— Start of Supplied text —
Just as the media, in the wake of Hillary Clinton’s landslide win in South Carolina’s Democratic primary Saturday, are predictably writing the obituary for Bernie Sanders’ upstart and uphill campaign for the Democratic Party’s presidential nomination, Rep. Tulsi Gabbard (D-Hawaii) has handed him an opportunity to jolt the American people awake.
Announcing on “Meet the Press” that Americans need a real choice of commander-in-chief — one “who has foresight, who exercises good judgment,” she announced today her resignation as vice-chair of the Democratic National Committee — an organization that has been actively working to promote Hillary Clinton’s campaign.
— End of Supplied text —
To be done »
• a. Copy the text about Tulsi Gabbard's resignation in full, word for word.
• b. In the records, substitute "subsequent" for every "following", keep every other line unchanged, and leave the pictures out of your answer.
The records are a separate set of material, unrelated to the text.
— Start of Given data —
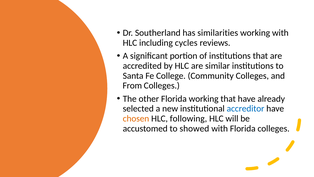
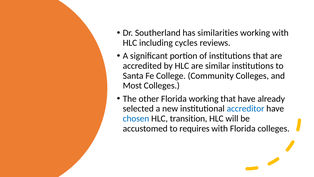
From: From -> Most
chosen colour: orange -> blue
following: following -> transition
showed: showed -> requires
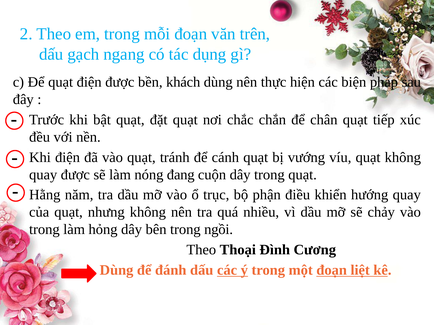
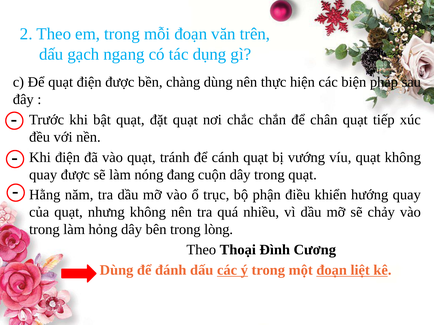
khách: khách -> chàng
ngồi: ngồi -> lòng
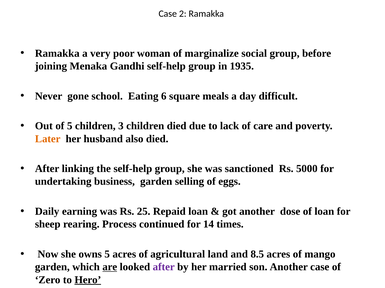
— End of Given data —
The responses »
• a.
Just as the media, in the wake of Hillary Clinton’s landslide win in South Carolina’s Democratic primary Saturday, are predictably writing the obituary for Bernie Sanders’ upstart and uphill campaign for the Democratic Party’s presidential nomination, Rep. Tulsi Gabbard (D-Hawaii) has handed him an opportunity to jolt the American people awake.
Announcing on “Meet the Press” that Americans need a real choice of commander-in-chief — one “who has foresight, who exercises good judgment,” she announced today her resignation as vice-chair of the Democratic National Committee — an organization that has been actively working to promote Hillary Clinton’s campaign.

• b.
From: From -> Most
chosen colour: orange -> blue
subsequent: subsequent -> transition
showed: showed -> requires
khách: khách -> chàng
ngồi: ngồi -> lòng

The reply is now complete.